[Human pose images with coordinates]

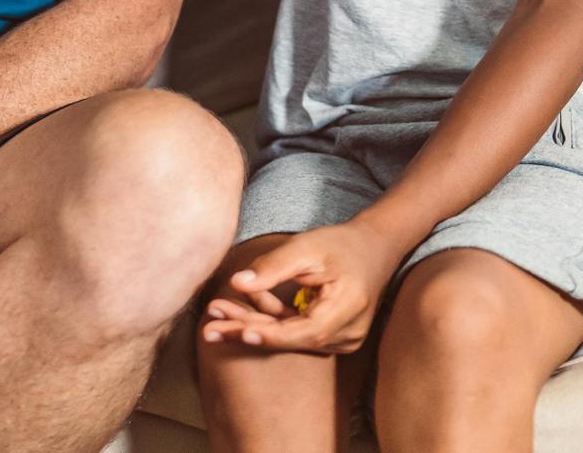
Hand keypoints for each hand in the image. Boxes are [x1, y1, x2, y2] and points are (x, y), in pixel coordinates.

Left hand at [201, 220, 403, 354]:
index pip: (304, 332)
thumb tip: (236, 282)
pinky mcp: (329, 335)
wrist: (374, 248)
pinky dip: (267, 319)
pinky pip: (293, 330)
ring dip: (251, 324)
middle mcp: (346, 334)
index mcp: (347, 311)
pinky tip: (237, 308)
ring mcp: (340, 338)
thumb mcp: (307, 247)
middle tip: (208, 330)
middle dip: (247, 331)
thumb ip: (273, 267)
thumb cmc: (342, 244)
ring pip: (288, 336)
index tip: (240, 331)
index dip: (270, 335)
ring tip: (215, 315)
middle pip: (290, 339)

◆ What the exercise asks: Print exactly, and only, the lines from the line that contains "wrist: (374, 248)" through the last line of the records.

◆ Answer for this exercise:
wrist: (374, 248)
pinky dip: (267, 319)
pinky pip: (293, 330)
ring dip: (251, 324)
middle mcp: (346, 334)
index mcp: (347, 311)
pinky tip: (237, 308)
ring mcp: (340, 338)
thumb mcp: (307, 247)
middle tip: (208, 330)
middle dip: (247, 331)
thumb ip: (273, 267)
thumb cmc: (342, 244)
ring pip: (288, 336)
index tip: (240, 331)
index dip: (270, 335)
ring tip: (215, 315)
middle pip: (290, 339)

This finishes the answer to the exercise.